Where only one person owns an asset and the other party wants a share of it, things get a bit more complicated. Essentially, the non-owning party must prove that the other party holds or should be deemed to hold some or all of that asset in trust for the non-owning party. Where a trust relationship like this is proven, the owning party will usually have to make a payment to the non-owning party to discharge the non-owner’s interest in the asset.
An express trust is a trust created by some action taken by the parties to establish the trust relationship, such as writing a contract or agreement saying “I will be the owner of this car, since your credit rating won’t let you get a car loan, but the car is really yours.” A resulting trust arises where the conduct of the parties shows an intention to establish a trust relationship.

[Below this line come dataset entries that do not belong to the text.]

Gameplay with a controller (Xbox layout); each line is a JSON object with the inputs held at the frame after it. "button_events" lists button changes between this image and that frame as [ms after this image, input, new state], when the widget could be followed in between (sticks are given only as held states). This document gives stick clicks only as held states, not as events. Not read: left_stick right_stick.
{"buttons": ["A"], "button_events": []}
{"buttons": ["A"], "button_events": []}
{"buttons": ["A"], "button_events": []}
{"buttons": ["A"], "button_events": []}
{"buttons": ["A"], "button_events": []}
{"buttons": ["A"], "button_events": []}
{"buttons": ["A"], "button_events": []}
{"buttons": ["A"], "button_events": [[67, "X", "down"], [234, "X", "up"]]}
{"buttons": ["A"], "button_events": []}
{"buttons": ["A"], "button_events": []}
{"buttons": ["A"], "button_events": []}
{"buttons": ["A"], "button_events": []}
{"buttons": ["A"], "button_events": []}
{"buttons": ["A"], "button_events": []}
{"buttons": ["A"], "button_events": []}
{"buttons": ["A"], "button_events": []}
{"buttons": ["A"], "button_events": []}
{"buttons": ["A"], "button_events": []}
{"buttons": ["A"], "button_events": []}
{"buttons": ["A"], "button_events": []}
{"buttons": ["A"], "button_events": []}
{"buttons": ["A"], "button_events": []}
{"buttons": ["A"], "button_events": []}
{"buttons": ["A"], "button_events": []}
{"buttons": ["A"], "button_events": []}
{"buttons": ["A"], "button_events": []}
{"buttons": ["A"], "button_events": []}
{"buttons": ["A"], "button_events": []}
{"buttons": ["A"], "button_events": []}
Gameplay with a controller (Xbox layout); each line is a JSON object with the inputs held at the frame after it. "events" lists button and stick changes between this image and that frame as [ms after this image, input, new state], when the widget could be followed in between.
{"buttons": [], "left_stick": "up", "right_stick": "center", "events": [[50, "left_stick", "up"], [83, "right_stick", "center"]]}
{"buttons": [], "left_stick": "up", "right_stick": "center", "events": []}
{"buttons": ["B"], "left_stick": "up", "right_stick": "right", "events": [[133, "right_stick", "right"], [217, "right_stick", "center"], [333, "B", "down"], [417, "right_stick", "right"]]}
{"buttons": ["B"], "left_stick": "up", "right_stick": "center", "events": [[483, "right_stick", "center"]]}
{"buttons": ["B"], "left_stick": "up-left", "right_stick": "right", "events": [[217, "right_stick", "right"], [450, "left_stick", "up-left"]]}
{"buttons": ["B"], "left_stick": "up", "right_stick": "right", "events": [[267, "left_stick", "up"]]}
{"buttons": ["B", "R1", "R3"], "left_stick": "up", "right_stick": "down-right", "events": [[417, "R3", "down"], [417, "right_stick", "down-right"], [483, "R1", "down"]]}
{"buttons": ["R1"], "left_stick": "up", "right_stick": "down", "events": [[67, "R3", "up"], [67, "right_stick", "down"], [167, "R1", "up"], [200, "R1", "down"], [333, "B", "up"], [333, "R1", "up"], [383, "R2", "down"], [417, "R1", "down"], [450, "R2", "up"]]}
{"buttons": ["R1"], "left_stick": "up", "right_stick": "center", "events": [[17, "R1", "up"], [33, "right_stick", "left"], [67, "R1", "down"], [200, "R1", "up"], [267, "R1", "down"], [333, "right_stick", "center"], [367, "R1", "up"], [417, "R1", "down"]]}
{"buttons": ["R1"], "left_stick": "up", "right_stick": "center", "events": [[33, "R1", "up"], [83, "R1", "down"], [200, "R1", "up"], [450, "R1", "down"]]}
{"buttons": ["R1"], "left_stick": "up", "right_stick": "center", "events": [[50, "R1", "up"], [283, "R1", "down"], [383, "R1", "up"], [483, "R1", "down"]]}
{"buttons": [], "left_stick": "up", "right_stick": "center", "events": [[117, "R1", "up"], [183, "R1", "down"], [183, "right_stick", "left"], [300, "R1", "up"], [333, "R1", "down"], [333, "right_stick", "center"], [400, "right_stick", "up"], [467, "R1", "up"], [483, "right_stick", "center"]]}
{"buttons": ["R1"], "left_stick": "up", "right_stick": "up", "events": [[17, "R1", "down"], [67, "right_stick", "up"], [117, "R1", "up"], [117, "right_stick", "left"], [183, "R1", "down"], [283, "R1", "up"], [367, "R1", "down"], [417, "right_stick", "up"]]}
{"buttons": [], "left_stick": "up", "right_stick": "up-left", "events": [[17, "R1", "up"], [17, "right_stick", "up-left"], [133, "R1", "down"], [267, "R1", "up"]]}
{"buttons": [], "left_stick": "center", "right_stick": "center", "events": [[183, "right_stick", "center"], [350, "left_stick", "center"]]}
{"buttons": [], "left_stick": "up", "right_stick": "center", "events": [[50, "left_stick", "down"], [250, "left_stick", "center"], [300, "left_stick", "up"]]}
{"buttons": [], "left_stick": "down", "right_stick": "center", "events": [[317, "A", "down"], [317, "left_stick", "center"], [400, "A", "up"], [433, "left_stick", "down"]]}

Where an express or a resulting trust can’t be proven, the non-owning party must prove that owning party was “unjustly enriched” and then ask the court to impose a constructive trust over that asset in order to get a share of the asset’s value as compensation for the unjust enrichment. This is the most common type of trust claim made by unmarried couples.
The idea is that the court should impose a trust — “construct” a trust — if the unjust enrichment claim is proven. To establish unjust enrichment, the non-owning party must show that:
- he or she was deprived of something (like money, labour or the money that would have been paid for that labour);
- the other party benefited from the same thing that the non-owning party was deprived of (the money, the free labour, etc.); and,
- there is no legal reason, like a contract, why the owning party should have the benefit.
Think of it like this. A couple had a traditional, domestic relationship: Partner A works in an office bringing home an income while Partner B stays home, maintains the household and cooks and cleans. Partner A gets the benefit of B’s domestic services, which saves A from having to hire a cook and housekeeper. At the same time, however, Partner B could have sold exactly those services to someone else and received a wage for working as a launderer, cook or housekeeper. Partner A benefited from exactly the thing that Partner B was deprived of, and A was therefore “unjustly enriched” at B’s loss.
While constructive trusts may establish an interest in an asset, they can be difficult to prove and disappointingly small. For example, the court might look at Partner A and Partner B and say to B: “Ah, but you didn’t pay any rent during your relationship, did you? You got free room and board in exchange for your chores, and we’ll chop the value of that from your interest in A’s property.”
You should not get the impression that all claims in constructive trust are doomed to fail. But you should be aware that they’re generally not nearly as fruitful as claims under the Family Relations Act. If you love your partner dearly, but love her property even more, get married!